16 Concretamente as testemunhas EE (irmã da ofendida) – que referiu que numa ocasião a ofendida lhe pediu para a ir buscar, porque tinha medo que ele a atacasse e ela chamou a GNR, bem como que noutro dia lhe viu hematomas na cabeça, pescoço e costas; LL (cunhado da assistente) – que disse que num dia a sua esposa lhe ligou para informar que a irmã estava em casa, tendo-lhe dito depois que o arguido lhe batia; MM (vizinho) – que referiu que vivia perto e que nunca viu nada, mas que um dia a ofendida lhe pediu para ligar, para pedir ajuda; NN – que disse que nunca viu agressões, mas que a ofendida lhe disse que o arguido lhe tinha batido, bem como que o arguido bebia, mas apenas socialmente; OO (irmã da ofendida) – que disse que nunca gostou da relação da irmã, tendo-a visto com nódoas negras e que o arguido lhe dizia que como ela era estrangeira ninguém acreditava nela; PP – que disse que não viu nada, mas que a ofendida um dia lhe pediu para ir ao Centro de Saúde – e QQ – que referiu que a ofendida lhe confidenciou que era vítima de ameaças, que “lhe podiam acontecer coisas, pelo pessoal da noite” e que era vítima de agressões do arguido, sendo que ele acreditou e deu-lhe um lugar para dormir.

17 Helena Bolina, Razão de Ser, Significado e Consequências do Princípio da Presunção de inocência, Boletim da Faculdade de Direito, 70, 1994, pp. 433.

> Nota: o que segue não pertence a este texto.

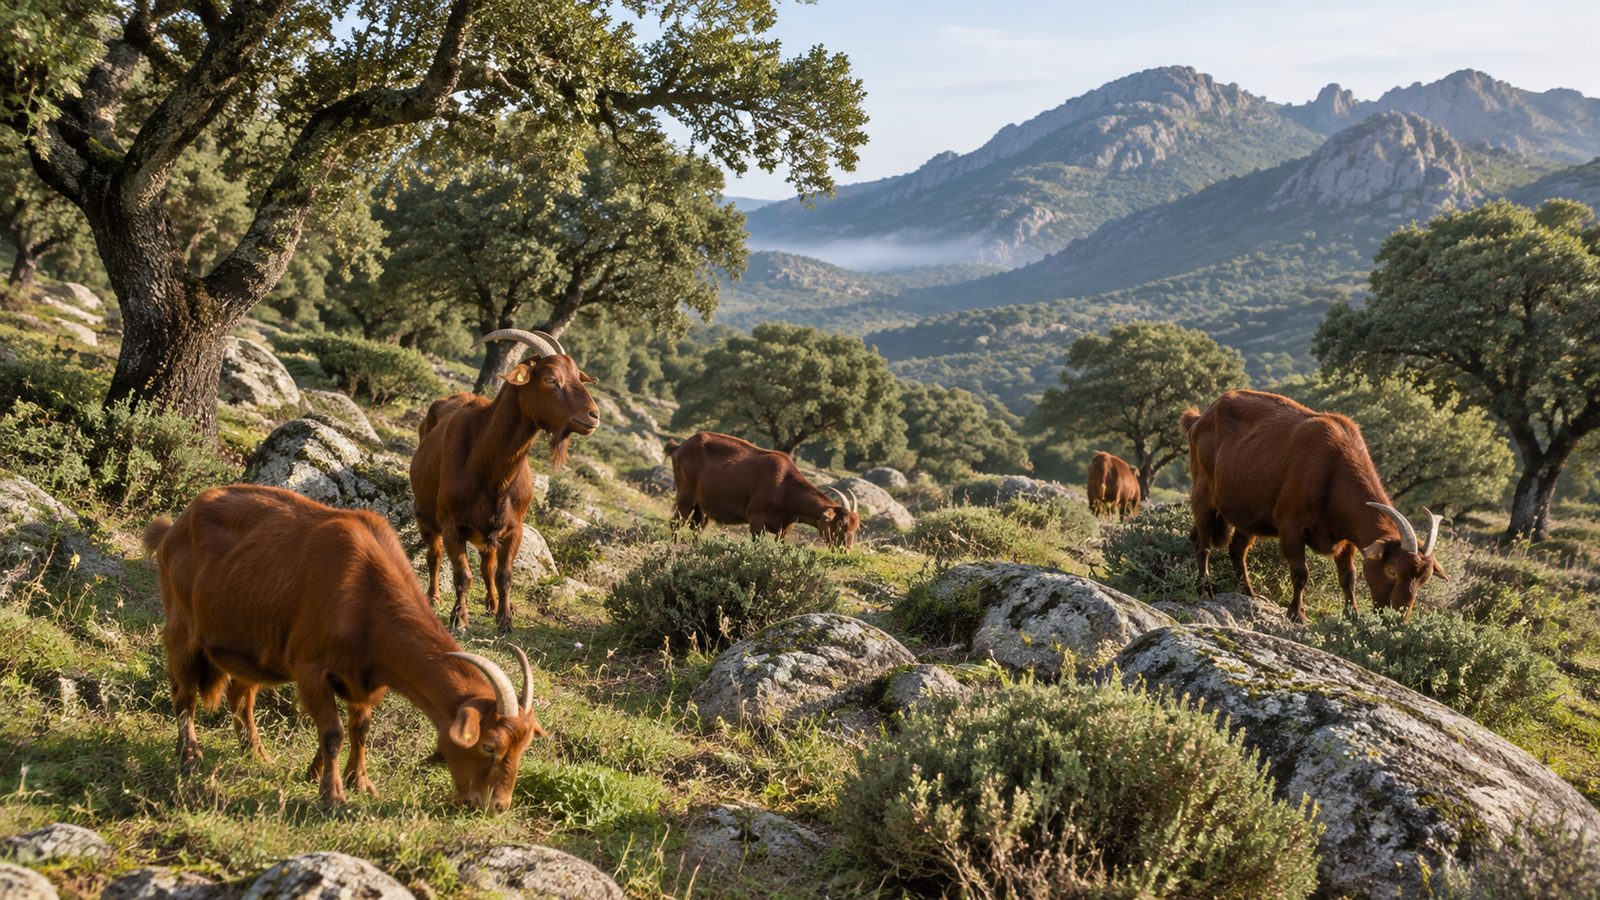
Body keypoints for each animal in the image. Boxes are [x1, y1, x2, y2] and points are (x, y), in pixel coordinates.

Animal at [145, 484, 546, 811]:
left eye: (524, 748)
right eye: (490, 745)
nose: (497, 806)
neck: (365, 594)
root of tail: (174, 526)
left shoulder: (368, 680)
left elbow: (360, 729)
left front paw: (356, 781)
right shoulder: (310, 669)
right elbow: (333, 733)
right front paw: (333, 794)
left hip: (249, 647)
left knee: (241, 698)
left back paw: (256, 753)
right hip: (182, 629)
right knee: (184, 694)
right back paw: (190, 756)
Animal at [411, 329, 599, 632]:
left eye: (577, 377)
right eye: (550, 379)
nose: (594, 415)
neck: (492, 473)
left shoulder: (513, 529)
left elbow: (504, 574)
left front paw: (505, 620)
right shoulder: (452, 526)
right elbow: (462, 574)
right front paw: (459, 619)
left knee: (487, 564)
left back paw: (493, 602)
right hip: (425, 517)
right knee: (434, 555)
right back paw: (434, 596)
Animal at [668, 431, 861, 548]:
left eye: (856, 527)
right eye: (841, 524)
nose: (846, 549)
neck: (785, 487)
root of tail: (679, 447)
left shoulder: (785, 527)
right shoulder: (756, 518)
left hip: (702, 505)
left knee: (697, 526)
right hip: (686, 494)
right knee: (676, 522)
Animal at [1183, 389, 1446, 622]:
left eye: (1423, 580)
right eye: (1392, 570)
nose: (1397, 620)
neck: (1334, 470)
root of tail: (1199, 419)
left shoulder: (1346, 539)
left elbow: (1348, 577)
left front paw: (1353, 615)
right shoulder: (1291, 525)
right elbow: (1301, 572)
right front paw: (1297, 614)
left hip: (1248, 512)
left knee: (1236, 548)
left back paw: (1248, 591)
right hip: (1204, 495)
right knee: (1202, 545)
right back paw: (1205, 589)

18 Jorge de Figueiredo Dias, Direito Processual Penal, pp. 215.

19 Negrito por nós acrescentado para assinalar a referência expressa que o tribunal fez aos factos relativos às condições pessoais do arguido constantes dos pontos 33 e 34.

20 Consignou-se a este propósito no ponto 31. que: “31.Ao agir do modo supra descrito, o Arguido quis maltratar física e psicologicamente, ofendendo a liberdade e autodeterminação sexual da Ofendida DD, ao longo de quase todo período em que se relacionaram, como efetivamente maltratou, bem como pretendeu, com tais expressões e condutas amedrontá-la, o que conseguiu, originando-lhe um medo constante das suas reações, como medo daquilo que o Arguido pudesse vir a fazer no futuro, contra a sua integridade física ou a sua vida, bem como humilhando-a na sua honra e consideração.”